After the success of his last feature film Carnage, a four-hander based on a successful stage play, director Roman Polanski turns once more to the theatre as the inspiration for his latest film.

Based on a Tony Award-winning Broadway play by David Ives – itself based on an 1870 novella Venus in Furs by Leopold von Sacher-Masoch, from whom the term ‘masochism’ derives – Venus in Fur the film offers a duo of tour de force performances from Emmanuelle Seigner and Mathieu Amalric in a wickedly funny, oftentimes erotic, and always erudite film.

Amalric stars as play-wright/director Thomas, who, as the film opens we find alone in a theatre.

He has just spent a long day fruitlessly auditioning actresses for the lead in his latest play. As he is about to leave, a woman walks in demanding to audition. Vanda (Seigner) is loud, opinionated, a little vulgar and seemingly clueless about the play she came to read for.

Thomas is a little put off, but finally agrees to audition her, if only to get rid of her… and Vanda proves to be a revelation.

Not only does Vanda demonstrate that she is an actress of acute intelligence and depth, she knows the play considerably well and has evidently researched the character – with who she shares a name.

Thomas is captivated by the performance… and before long, the audition turns into an elaborate psychological game between the two.

For the play, Thomas has written is set in the late 19th century and is about a woman who enters into an agreement with a gentleman to dominate him as her slave.

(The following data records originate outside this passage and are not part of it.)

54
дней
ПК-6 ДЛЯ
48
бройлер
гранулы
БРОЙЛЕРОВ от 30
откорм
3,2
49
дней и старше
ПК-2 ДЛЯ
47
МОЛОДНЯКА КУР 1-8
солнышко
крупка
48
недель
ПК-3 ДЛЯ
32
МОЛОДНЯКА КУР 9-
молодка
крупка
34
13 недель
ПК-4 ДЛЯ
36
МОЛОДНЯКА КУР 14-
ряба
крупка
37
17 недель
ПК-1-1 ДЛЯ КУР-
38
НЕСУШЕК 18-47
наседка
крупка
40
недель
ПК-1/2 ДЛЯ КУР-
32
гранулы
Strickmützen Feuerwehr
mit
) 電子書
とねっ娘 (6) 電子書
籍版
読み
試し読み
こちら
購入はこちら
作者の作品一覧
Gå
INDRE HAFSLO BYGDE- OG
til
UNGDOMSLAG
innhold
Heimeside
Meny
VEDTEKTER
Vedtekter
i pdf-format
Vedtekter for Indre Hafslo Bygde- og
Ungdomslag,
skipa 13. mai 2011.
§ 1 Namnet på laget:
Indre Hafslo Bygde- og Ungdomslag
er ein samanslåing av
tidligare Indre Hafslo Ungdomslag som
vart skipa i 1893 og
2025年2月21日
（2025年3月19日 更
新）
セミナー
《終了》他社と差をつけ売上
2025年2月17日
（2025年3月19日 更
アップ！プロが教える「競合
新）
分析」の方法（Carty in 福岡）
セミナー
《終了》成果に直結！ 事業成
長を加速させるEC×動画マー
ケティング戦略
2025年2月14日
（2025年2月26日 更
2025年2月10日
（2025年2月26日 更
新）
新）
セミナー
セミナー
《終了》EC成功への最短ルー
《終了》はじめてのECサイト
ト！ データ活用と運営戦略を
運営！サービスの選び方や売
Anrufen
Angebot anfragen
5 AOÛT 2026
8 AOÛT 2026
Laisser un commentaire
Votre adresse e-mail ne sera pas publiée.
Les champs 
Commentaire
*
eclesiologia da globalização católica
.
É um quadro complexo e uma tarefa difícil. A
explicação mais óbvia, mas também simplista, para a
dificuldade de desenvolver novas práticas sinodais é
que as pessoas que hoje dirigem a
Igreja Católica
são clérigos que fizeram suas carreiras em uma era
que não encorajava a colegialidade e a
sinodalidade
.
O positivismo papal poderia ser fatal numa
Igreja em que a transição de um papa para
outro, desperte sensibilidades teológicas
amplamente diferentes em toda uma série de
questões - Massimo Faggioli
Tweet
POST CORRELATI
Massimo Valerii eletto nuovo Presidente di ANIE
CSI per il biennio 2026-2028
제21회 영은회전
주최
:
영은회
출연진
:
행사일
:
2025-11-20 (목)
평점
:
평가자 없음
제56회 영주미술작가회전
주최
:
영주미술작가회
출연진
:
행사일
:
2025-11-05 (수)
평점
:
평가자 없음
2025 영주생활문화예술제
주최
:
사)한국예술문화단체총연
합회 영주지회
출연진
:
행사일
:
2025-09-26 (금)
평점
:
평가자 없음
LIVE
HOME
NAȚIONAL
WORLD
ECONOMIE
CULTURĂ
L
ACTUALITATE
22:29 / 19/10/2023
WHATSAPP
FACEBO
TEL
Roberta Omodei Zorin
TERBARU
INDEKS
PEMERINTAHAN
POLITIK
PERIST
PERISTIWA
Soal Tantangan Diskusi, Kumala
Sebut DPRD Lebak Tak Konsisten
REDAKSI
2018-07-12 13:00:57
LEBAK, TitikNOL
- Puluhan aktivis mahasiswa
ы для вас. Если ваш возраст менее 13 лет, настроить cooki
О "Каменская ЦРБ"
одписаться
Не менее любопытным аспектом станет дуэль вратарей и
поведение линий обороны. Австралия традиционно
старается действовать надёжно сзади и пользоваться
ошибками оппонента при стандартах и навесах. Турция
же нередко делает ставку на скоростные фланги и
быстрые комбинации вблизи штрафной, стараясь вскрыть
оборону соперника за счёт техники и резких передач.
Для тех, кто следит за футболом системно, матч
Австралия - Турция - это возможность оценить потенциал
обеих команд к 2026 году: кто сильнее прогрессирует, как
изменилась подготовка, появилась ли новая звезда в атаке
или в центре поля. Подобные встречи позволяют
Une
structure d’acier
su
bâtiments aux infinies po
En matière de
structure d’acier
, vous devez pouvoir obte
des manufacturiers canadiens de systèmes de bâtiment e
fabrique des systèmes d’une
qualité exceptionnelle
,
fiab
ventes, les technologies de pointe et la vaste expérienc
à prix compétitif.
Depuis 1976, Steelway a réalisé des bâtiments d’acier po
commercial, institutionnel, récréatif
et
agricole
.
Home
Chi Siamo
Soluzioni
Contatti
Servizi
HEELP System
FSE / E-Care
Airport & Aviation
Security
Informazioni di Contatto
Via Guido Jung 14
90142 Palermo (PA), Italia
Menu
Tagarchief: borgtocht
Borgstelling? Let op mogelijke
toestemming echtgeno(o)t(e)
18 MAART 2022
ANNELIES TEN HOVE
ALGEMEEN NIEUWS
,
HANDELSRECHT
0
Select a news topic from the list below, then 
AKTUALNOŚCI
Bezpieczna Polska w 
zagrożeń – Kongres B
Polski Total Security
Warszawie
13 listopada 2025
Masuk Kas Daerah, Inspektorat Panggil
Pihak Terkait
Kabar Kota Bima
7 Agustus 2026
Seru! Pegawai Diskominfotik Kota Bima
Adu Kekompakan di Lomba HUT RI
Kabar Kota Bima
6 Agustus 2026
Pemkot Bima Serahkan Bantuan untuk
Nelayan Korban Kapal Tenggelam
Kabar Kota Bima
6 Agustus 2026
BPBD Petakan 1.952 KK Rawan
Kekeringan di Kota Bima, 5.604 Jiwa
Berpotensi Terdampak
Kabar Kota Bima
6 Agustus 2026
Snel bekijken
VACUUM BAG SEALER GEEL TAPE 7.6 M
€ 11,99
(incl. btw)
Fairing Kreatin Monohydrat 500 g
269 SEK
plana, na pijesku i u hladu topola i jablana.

As the audition gets more intimate, the lines between performance and reality become very blurred.

It soon becomes a game of cat-and-mouse between director and actress that eventually evolves into a cerebral and seductive battle of the sexes.

There is much to be appreciated in this film

She accuses him of creating a play about female sub-jugation; he claims it’s about female emancipation.

Polanski keeps a firm grip on proceedings, letting his actors rip at their roles with relish. Amalric and Seigner play magnificently off one another, both creating rich and complex characters.

They are truly fascinating to watch, and as the rapport between them grows deeper, each at points becomes the dominant party before the tables are turned in a flash.

Amalric excels as the neurotic and perfectionist playwright helplessly caught up in the storm this woman brings into his life when she turns his vision of the play inside out.

Seigner is particularly impressive as she transfers from the trashily-dressed, brash and clueless woman who seems not to understand the play to the performer that knows the character inside out.

There is much to be appreciated in this film.